* Lista de exercícios *
(A) Extraia do texto sobre os destroços do Clipper Endeavor o trecho que começa em "Os destroços do" e segue até "acidente, em 1952.".
(B) Responda, com base no texto sobre os destroços do Clipper Endeavor:
(i) A que profundidade a aeronave foi localizada?
(ii) Quantos ocupantes sobreviveram ao pouso forçado?
(iii) Em que ano começou a busca pelos destroços?

Os destroços do avião Clipper Endeavor, da antiga companhia Pan American World Airways (Pan Am), foram encontrados no fundo do Oceano Atlântico, encerrando um mistério que durava 74 anos. A descoberta foi anunciada por uma equipe de pesquisadores, que localizou a aeronave a cerca de 610 metros de profundidade, próximo ao local onde ocorreu o acidente, em 1952.
O avião, um Douglas DC-4, seguia de San Juan, em Porto Rico, para Nova York, com 69 pessoas a bordo, quando perdeu potência nos motores pouco após a decolagem. A tripulação conseguiu realizar um pouso forçado no mar, e 17 ocupantes sobreviveram. No entanto, 52 pessoas morreram afogadas após não conseguirem acessar os coletes salva-vidas ou os botes infláveis antes de a aeronave afundar.
Os destroços foram encontrados por uma expedição liderada pelo pesquisador Russ Matthews, que utilizou um drone submarino autônomo equipado com sonar para localizar partes da fuselagem e da cauda da aeronave. A busca teve início em 2019 e foi baseada em registros históricos, relatos de testemunhas e documentos da Guarda Costeira dos Estados Unidos.
Considerado um dos acidentes mais marcantes da aviação comercial, o desastre contribuiu para mudanças importantes nos protocolos de segurança, como o aperfeiçoamento dos procedimentos de evacuação e o reforço das orientações sobre o uso de coletes salva-vidas e botes de emergência antes das decolagens sobre o mar.

[Registros de dados salvos]

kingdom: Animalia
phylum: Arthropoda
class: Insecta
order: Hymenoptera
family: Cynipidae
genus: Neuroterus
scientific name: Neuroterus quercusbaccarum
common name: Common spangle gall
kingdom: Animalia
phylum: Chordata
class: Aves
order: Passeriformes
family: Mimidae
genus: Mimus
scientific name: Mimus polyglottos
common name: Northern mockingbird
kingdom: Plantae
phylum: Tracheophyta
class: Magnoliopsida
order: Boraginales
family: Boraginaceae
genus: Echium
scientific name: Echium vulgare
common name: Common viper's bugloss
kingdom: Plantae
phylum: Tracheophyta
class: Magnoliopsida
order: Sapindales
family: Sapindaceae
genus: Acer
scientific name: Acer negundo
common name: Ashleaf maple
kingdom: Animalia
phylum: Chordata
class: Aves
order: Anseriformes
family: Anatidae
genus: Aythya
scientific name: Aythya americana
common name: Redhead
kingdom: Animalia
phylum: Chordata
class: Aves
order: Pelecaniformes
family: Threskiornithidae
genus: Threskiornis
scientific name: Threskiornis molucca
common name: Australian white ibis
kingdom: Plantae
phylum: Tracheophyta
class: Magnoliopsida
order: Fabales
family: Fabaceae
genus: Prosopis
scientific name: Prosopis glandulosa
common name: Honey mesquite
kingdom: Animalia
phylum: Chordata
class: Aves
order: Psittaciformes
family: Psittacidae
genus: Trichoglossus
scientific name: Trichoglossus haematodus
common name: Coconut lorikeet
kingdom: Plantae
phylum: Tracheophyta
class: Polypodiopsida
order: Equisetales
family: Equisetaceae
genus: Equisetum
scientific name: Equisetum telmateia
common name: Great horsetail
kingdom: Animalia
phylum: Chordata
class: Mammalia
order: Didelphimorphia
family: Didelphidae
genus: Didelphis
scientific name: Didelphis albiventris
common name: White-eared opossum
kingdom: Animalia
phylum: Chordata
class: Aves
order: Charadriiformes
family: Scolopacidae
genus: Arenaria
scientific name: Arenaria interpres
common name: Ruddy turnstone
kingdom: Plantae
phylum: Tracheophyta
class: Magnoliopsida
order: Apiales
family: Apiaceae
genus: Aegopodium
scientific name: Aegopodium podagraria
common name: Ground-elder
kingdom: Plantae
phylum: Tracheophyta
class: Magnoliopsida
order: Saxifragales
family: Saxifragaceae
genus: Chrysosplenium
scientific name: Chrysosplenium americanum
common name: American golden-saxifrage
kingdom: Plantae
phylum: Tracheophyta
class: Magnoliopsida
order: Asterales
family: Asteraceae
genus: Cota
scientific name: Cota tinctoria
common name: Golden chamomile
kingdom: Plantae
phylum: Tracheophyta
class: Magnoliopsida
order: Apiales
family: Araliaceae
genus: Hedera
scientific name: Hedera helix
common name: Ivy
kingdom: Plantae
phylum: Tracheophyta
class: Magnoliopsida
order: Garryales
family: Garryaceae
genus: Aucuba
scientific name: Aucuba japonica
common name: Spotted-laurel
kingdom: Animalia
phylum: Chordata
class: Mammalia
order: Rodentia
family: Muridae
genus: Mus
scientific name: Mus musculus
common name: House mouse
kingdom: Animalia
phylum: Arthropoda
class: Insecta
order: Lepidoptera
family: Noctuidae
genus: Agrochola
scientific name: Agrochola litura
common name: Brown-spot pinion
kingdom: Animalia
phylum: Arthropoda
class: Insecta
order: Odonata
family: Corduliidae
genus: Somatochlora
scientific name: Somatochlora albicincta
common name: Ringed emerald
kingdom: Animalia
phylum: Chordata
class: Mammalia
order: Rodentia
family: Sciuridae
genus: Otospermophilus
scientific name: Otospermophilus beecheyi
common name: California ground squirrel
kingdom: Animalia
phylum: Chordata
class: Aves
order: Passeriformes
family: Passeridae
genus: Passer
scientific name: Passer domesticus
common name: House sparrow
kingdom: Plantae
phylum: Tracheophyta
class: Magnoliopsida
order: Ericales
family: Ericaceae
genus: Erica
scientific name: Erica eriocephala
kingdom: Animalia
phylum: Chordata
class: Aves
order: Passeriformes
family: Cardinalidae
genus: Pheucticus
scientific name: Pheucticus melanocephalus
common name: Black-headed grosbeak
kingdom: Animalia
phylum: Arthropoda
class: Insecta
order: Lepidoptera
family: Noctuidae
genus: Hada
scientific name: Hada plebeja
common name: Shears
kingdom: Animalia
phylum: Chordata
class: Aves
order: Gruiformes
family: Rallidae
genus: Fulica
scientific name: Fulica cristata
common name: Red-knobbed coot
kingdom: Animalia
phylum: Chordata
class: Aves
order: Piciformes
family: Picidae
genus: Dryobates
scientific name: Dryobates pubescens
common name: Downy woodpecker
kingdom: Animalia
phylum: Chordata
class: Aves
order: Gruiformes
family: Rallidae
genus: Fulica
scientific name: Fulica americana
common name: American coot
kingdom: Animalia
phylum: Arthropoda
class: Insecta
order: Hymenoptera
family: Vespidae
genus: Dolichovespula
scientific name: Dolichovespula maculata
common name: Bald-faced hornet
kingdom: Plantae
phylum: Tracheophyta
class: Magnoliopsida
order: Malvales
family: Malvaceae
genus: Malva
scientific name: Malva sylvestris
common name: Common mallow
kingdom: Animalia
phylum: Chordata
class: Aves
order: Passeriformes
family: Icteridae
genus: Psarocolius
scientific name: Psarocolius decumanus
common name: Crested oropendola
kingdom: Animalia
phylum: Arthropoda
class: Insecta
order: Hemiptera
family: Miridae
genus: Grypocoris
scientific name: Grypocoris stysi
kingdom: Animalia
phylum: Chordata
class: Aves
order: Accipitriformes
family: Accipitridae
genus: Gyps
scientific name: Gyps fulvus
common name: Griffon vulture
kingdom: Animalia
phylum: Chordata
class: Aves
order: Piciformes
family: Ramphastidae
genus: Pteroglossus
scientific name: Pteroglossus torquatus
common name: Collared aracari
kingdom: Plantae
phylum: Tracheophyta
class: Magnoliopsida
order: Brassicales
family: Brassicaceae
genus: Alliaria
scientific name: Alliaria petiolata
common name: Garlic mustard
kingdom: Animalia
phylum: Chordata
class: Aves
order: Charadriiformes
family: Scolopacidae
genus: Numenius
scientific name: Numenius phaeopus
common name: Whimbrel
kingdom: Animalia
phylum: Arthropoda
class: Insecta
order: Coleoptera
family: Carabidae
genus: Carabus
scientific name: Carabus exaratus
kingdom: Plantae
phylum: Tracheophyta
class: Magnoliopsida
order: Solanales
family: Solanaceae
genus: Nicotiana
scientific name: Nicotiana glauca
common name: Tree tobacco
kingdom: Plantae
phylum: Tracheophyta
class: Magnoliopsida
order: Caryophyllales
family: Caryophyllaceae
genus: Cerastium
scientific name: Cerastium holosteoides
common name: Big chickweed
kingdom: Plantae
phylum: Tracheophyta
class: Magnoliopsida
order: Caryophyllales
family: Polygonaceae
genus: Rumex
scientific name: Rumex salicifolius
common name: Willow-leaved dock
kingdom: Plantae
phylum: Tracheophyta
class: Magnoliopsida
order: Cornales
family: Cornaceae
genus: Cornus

* Respostas numeradas *
(A)
Os destroços do avião Clipper Endeavor, da antiga companhia Pan American World Airways (Pan Am), foram encontrados no fundo do Oceano Atlântico, encerrando um mistério que durava 74 anos. A descoberta foi anunciada por uma equipe de pesquisadores, que localizou a aeronave a cerca de 610 metros de profundidade, próximo ao local onde ocorreu o acidente, em 1952.

(B)
(i) A cerca de 610 metros de profundidade.
(ii) 17 ocupantes.
(iii) Em 2019.